Wizened, war-beaten mothers of the world love to give advice to inexperienced, aspiring young mothers. I received this "welcomed" advice daily when I was pregnant the first time around with my daughter Cadence. This advice ranged from the best boob accessories to chants to say in my baby's room to ward off evil spirits (I'm not kidding). Well why oh why didn't anybody tell me about the toddler mullet? My poor baby girl no longer looks like a baby girl but more like a baby boy from the hills of the Ozarks or one of Gwen Stefani's kids. Thankfully the other kids at school don't know how to bully yet so she is safe from public scorn. Plus she is so darn cute that she can pull off any look at this age! So jealous. Another bonus--I'll have pictures to embarrass her later in life, hopefully during her wedding day slide show. Here is one of those classic pics.
Awe JUST KIDDING! That's not my daughter silly. I just wanted to share this picture because it really is the epitome of baby mullets. I mean, this kid has some pretty rad parents. Heck, it's probably a picture of Zumba, Gwen's kid! My daughter isn't that lucky in the hair department. The picture below is my adorable little girl.
See!
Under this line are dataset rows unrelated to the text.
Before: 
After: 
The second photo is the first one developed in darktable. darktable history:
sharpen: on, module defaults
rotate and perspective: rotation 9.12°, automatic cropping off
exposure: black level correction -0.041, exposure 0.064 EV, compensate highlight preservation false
She is beautiful no matter her hair style and will always be beautiful. I was too late to save her from her little blond mullet though. She's just going to have to endure a few more haircuts from Daddy*. I have recently come upon some tribal knowledge on how to avoid the toddler mullet stage of development! Why did I not receive this little golden nugget of advice earlier? Why wasn't it in What to Expect When Your Expecting? I will share this little super duper secret with new moms out there in hopes they can save their little munchkins from Mulletville.
When your baby girl's hair really starts to come in, give'em a crew cut! Seriously! Shave those little perfect heads. Then the hair grows in at the same length!
Shaving those innocent noggins seems just plain cruel, right? But the Underground Society of Meddling Mothers swears by it. They say, "Don't worry! Your daughter will be ready for those cheesy Christmas cards and Pantene Pro V commercials by her second birthday."
*Daddy is the better stylist. Mommy actually cut baby's hair to look more mullet-esque.